***** ENTRIES SUPPLIED

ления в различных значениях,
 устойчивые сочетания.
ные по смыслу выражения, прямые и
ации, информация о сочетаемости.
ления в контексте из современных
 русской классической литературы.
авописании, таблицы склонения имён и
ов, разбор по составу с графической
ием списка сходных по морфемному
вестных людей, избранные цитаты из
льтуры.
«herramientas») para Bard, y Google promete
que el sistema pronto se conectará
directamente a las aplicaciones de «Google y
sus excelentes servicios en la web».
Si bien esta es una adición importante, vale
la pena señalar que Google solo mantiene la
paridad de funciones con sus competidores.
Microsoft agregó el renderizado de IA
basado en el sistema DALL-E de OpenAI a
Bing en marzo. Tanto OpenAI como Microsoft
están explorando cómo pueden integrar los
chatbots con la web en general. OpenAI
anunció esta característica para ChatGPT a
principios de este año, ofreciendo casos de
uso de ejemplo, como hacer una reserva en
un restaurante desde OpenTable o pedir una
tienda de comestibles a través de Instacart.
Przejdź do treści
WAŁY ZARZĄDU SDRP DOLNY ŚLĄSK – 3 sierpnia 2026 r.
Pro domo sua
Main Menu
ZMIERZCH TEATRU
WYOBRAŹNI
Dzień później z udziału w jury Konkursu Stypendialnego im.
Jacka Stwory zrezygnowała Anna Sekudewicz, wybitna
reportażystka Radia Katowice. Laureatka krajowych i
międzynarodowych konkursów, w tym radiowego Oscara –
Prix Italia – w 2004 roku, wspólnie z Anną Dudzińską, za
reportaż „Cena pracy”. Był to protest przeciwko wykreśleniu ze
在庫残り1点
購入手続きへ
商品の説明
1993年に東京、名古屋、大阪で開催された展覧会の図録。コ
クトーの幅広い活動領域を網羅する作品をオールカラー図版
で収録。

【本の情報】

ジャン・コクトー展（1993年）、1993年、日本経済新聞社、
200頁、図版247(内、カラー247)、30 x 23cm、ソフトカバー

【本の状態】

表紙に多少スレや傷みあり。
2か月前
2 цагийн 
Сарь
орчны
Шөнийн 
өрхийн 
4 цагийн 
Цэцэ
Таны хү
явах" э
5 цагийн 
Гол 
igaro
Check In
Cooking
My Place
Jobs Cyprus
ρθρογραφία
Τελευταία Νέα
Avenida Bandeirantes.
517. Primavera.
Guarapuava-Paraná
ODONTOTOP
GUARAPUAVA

**********

**WORK ORDER**.
Count how many lines of the material contain the string "Google", where case matters. Reply with the number alone.

**RESULT OF THIS EXERCISE**.
3